VERA FILES FACT CHECK: Post on ‘talking newborn’ saying hard-boiled eggs a cure for COVID-19 NOT TRUE

A hoax purporting to introduce a remedy for the coronavirus disease (COVID-19) is circulating on social media. It makes a bizarre claim that a newborn in the northern Philippines suddenly spoke and instructed people to eat boiled eggs amid the ongoing pandemic.

On March 26, Gemz Channel published on YouTube a two-minute-long video titled, “NEW BORN BABY..BUMANGON AT NAGSALITA | ANG SINABI NA BA NYA ANG GAMOT SA SAKIT NA KUMAKALAT NGAYON? (Newborn baby stood up and talked | Is what the baby said the cure to the disease that’s currently spreading?)”

The video featured the front seat view of someone driving along an expressway at night. For the first 55 seconds, a woman could be heard speaking in a mix of Filipino and English. Upbeat music was overlaid on the visuals for the rest of the clip.

The woman claimed that in her hometown of Aparri in Cagayan province, a baby stood up immediately after being born and said, “Kakain kayo ng nilagang itlog (You will eat hard-boiled eggs).” The infant supposedly died right after. The woman then said “there is nothing wrong if we try to eat eggs” just as the baby instructed, and told her viewers to “spread the news.”

Aside from Gemz Channel, at least four other Youtube channels (kahibol ate rhuvy, Pure Bisaya, Mari vlogs, and Rona Dew Fusion), two Facebook (FB) pages (ALL RIGHT and OFW Tambayan TV), and two netizens published posts carrying claims similar to the viral video’s.

A few mentioned a different place where the incident took place, like in Malaysia or in Samar province, while others even detailed the way the egg should be prepared and eaten.
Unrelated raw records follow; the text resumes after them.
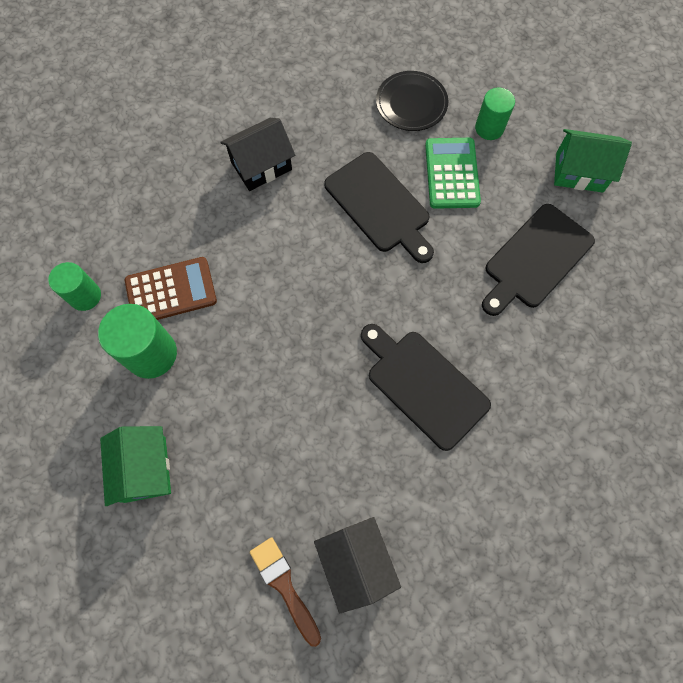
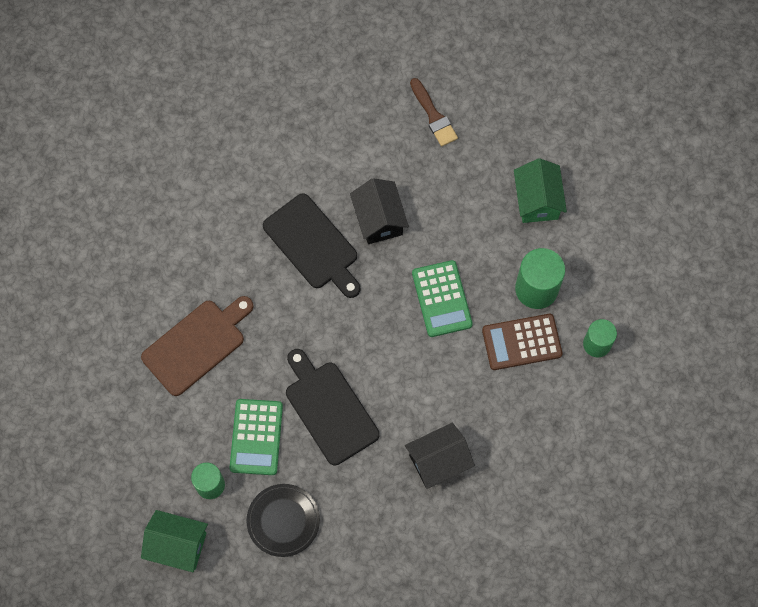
camera: 175 degrees left, 0 degrees up
(264, 332) = (441, 299): none -> green calculator
(356, 562) = (381, 126): black house -> black house (379, 219)
(535, 259) = (197, 344): black cutting board -> brown cutting board
(579, 172) = (134, 428): green house -> green house (178, 545)

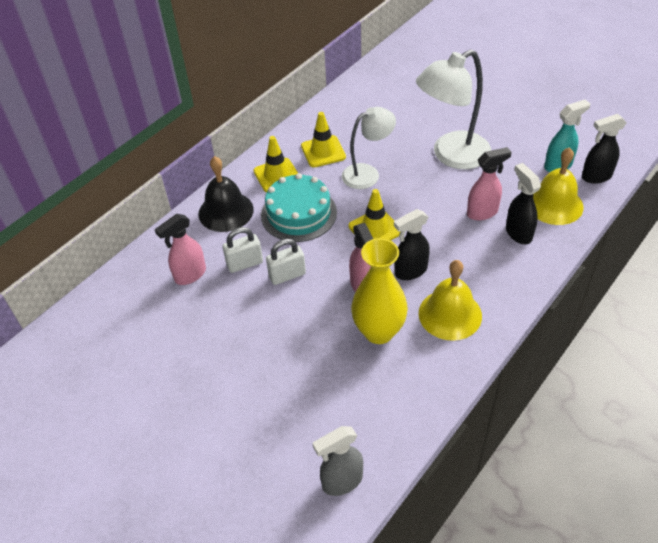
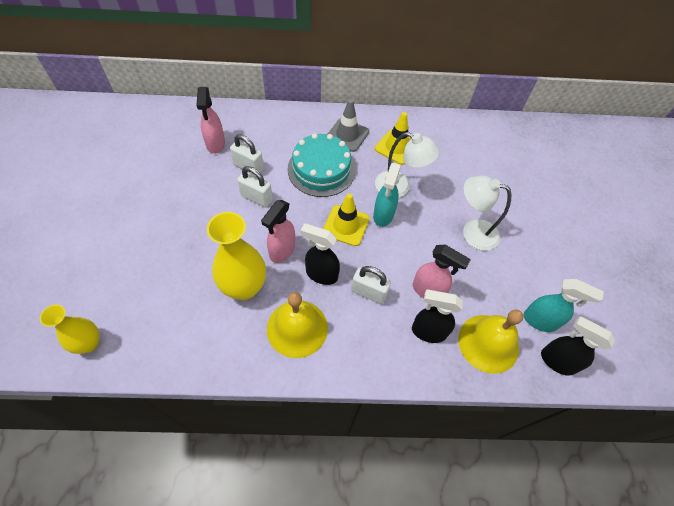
camera: 45 degrees right, 10 degrees up
(190, 275) = (215, 144): pink spray bottle -> pink spray bottle turned 105 degrees counterclockwise
(226, 211) = (288, 128): black bell -> none
(277, 175) = (347, 135): yellow traffic cone -> grey traffic cone
(341, 481) = (89, 343): grey spray bottle -> yellow vase
(386, 199) = (383, 215): none -> turquoise spray bottle
(451, 155) = (472, 232): white lamp -> white lamp, size x0.64
(454, 250) = (368, 292): none -> white padlock
(518, 233) = (428, 332): black spray bottle -> black spray bottle turned 105 degrees counterclockwise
This claim is untrue, and the story about the “speaking” newborn baby was recycled from an Indonesian hoax.

The World Health Organization (WHO) refuted the viral claim. “There is no evidence from the current outbreak that eating eggs has protected people from the new coronavirus,” WHO Philippines said in an email to VERA Files Fact Check.

There remains to be no medicine or vaccine proven to cure or prevent the spread of COVID-19. WHO maintains that the best way to safeguard oneself from COVID-19 is through frequent handwashing, observance of proper respiratory hygiene, and compliance with social distancing practices.

The hoax’s Indonesian, Chinese roots

The story of a talking newborn appears to be a localized version of a manipulated video that went viral in Indonesia last month. That altered clip showed a baby reportedly born in the North Sulawesi province with a mouth of an adult, edited to show it was talking and instructing people to “eat boiled eggs before midnight” to protect themselves from COVID-19.

This resulted in a frenzy among Indonesians before media organizations there were able to debunk the claim of the obviously edited video.

Tribun Manado, a North Sulawesi-based news media, reported that the Indonesian hoax seems to have evolved from a fake claim in China in February that said a pig — not a newborn human — talked and instructed people to eat nine eggs before sunrise. Chinese authorities tracked down the woman who spread the hoax, and she confessed that she did it “after reading that eating eggs can strengthen the immune system,” according to a South China Morning Post report in February. The woman was later charged with 10 days of imprisonment.

The Filipino versions of the fake claim uploaded on Youtube now have an accumulated total of almost 1.4 million views. The FB posts, on the other hand, were shared over 3,700 times and got around three thousand reactions and three thousand comments. Meanwhile, Philnews.ph’s article received over 500 interactions on FB, and could have reached almost half a million social media users.